ECLI:NL:RBAMS:2024:4006
Rechtbank Amsterdam
- Eerste aanleg - enkelvoudig
- Rechtspraak.nl
Afwijzing van de urgentieverklaring voor alleenstaande man met medische en sociale problemen
In deze uitspraak van de Rechtbank Amsterdam op 3 juli 2024, met zaaknummer AMS 23/1925, is het beroep van eiser tegen de afwijzing van zijn aanvraag voor een urgentieverklaring ongegrond verklaard. Eiser, een alleenstaande man die sinds juli 2020 in zijn auto verblijft, had een urgentieaanvraag ingediend op medische en sociale gronden. De aanvraag werd door het college van burgemeester en wethouders van Amsterdam op 10 maart 2021 afgewezen, waarna eiser in beroep ging. De rechtbank had eerder op 17 januari 2023 geoordeeld dat de afwijzing onvoldoende gemotiveerd was, wat leidde tot een nieuwe beslissing van het college. Echter, in de nieuwe beslissing op bezwaar bleef het college bij de eerdere afwijzing, wat eiser opnieuw in beroep deed.

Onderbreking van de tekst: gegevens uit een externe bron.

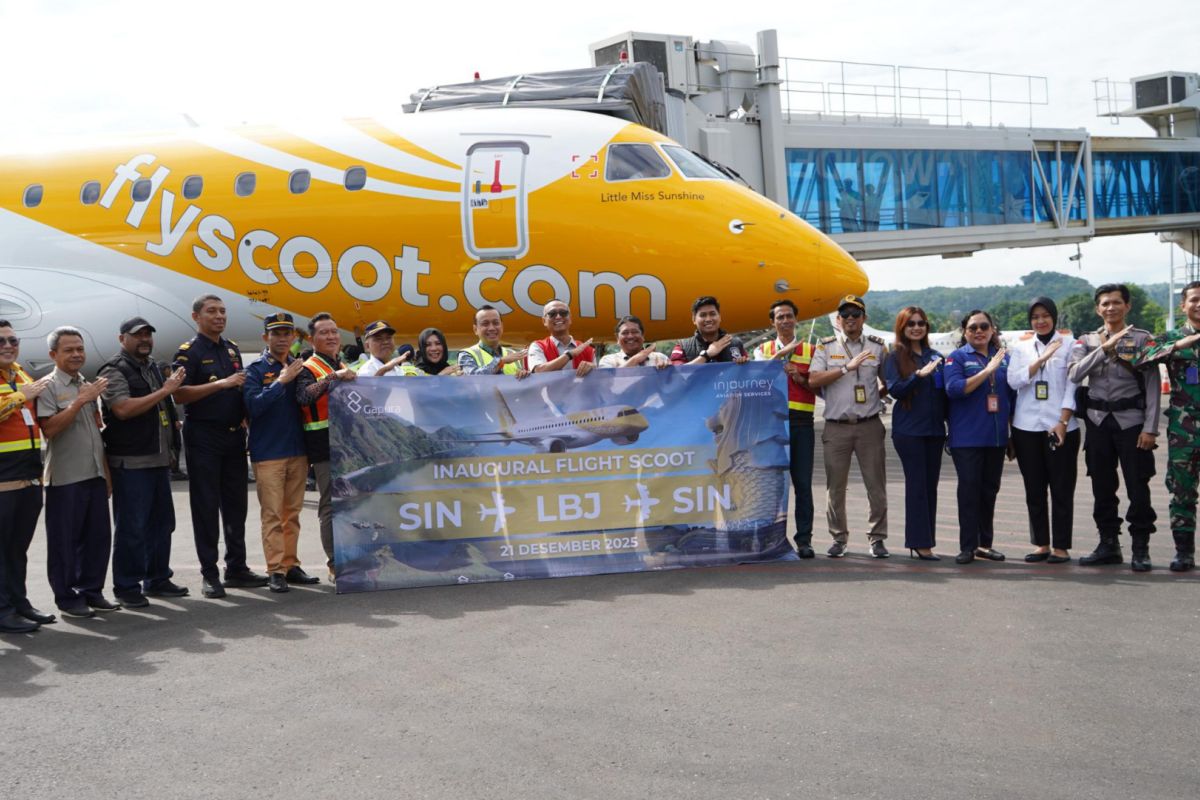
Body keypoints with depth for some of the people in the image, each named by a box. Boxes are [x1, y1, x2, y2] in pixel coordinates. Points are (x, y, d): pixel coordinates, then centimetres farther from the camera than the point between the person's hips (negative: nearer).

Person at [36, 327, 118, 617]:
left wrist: (106, 472, 18)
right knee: (65, 540, 0)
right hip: (65, 478, -7)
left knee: (98, 536, 9)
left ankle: (92, 590, 20)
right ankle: (67, 597, 9)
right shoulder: (48, 387, -6)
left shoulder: (89, 386, 16)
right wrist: (80, 401, -21)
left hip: (95, 474, 7)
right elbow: (49, 429, -17)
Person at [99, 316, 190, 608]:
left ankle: (157, 579, 23)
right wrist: (165, 390, -19)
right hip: (130, 463, -8)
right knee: (131, 527, -4)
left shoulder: (154, 369, 18)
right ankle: (127, 587, 4)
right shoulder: (114, 370, -8)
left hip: (159, 460, 8)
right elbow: (123, 409, -22)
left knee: (161, 523, 12)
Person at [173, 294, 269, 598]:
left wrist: (245, 418, 8)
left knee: (236, 504, 10)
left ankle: (236, 568, 19)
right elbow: (179, 394, -17)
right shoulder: (188, 352, -6)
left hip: (234, 435, 6)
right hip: (203, 437, -6)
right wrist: (221, 384, -24)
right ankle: (210, 575, 4)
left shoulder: (232, 349, 14)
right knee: (206, 506, -1)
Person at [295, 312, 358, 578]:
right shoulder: (308, 369, -3)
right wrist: (333, 377, -33)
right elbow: (303, 397, -25)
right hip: (325, 446, -7)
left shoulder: (345, 367, 20)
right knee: (332, 505, -6)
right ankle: (335, 565, -1)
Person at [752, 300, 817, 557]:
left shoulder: (810, 351, 13)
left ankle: (804, 540, 4)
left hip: (801, 422, 0)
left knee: (803, 483, -1)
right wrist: (782, 352, -14)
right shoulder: (763, 349, 13)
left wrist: (800, 378, -8)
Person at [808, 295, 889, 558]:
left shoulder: (877, 346, 10)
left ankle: (877, 538, 10)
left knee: (876, 484, -1)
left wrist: (880, 396, 5)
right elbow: (813, 380, -8)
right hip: (836, 426, 0)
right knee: (835, 485, 3)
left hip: (870, 425, 1)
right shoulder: (826, 347, 6)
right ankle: (839, 538, 15)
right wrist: (847, 367, -13)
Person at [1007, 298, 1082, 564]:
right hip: (1026, 427, 3)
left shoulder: (1069, 344, 3)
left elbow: (1072, 385, -3)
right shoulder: (1020, 347, 10)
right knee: (1034, 489, 7)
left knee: (1062, 489, 0)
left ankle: (1061, 546, 5)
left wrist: (1063, 422, -12)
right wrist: (1042, 358, -14)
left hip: (1061, 427, -3)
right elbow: (1014, 380, -3)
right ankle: (1041, 544, 15)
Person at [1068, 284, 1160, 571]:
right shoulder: (1088, 341, 9)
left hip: (1131, 420, -3)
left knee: (1138, 488, -2)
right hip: (1098, 421, 3)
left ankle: (1141, 549, 7)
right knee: (1102, 488, 9)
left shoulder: (1142, 339, 0)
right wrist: (1104, 348, -16)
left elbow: (1152, 385, -4)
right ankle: (1109, 545, 20)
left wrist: (1150, 428, -11)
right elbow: (1075, 375, -7)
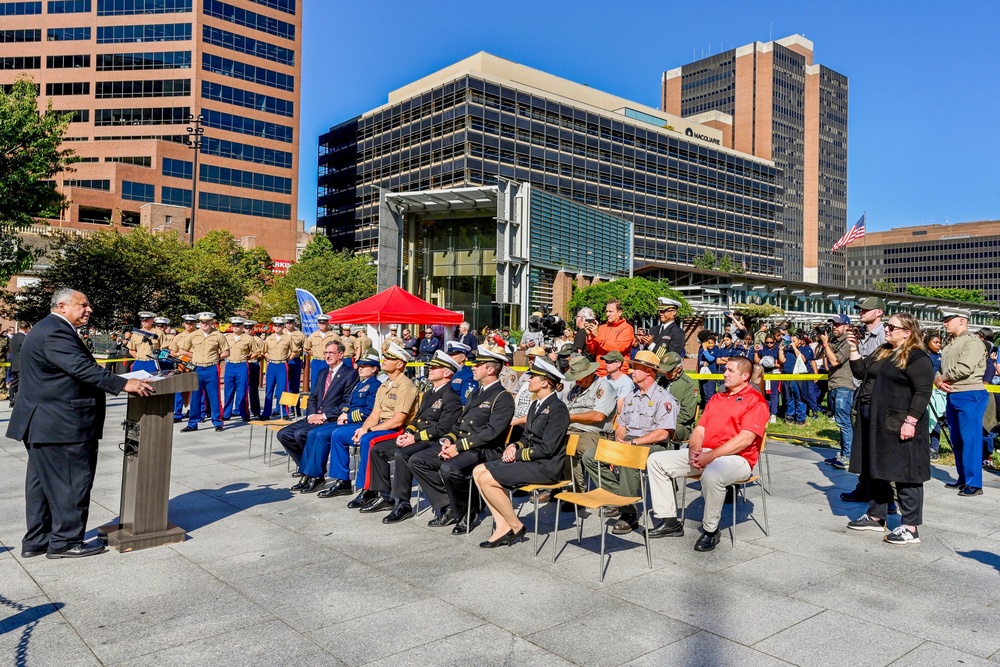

De rechtbank beoordeelde de afwijzing aan de hand van de beroepsgronden van eiser en concludeerde dat het college terecht de weigeringsgrond van de Huisvestingsverordening had toegepast. Eiser werd als alleenstaande aangemerkt omdat zijn dochter bij zijn ex-vrouw woont. De rechtbank oordeelde dat de medische situatie van eiser niet voldeed aan de criteria voor een urgentieverklaring, aangezien hij pas sinds begin 2024 onder behandeling is bij een GGZ-instelling en geen medische verklaring had overgelegd die zijn problematiek aantoont. De rechtbank benadrukte dat het college de hardheidsclausule zeer terughoudend toepast en dat er in dit geval geen aanleiding was om van de regels af te wijken.
Uiteindelijk verklaarde de rechtbank het beroep ongegrond, wat betekent dat eiser geen gelijk kreeg en geen vergoeding van proceskosten ontving. De uitspraak is openbaar gemaakt en partijen zijn geïnformeerd over de mogelijkheid tot hoger beroep.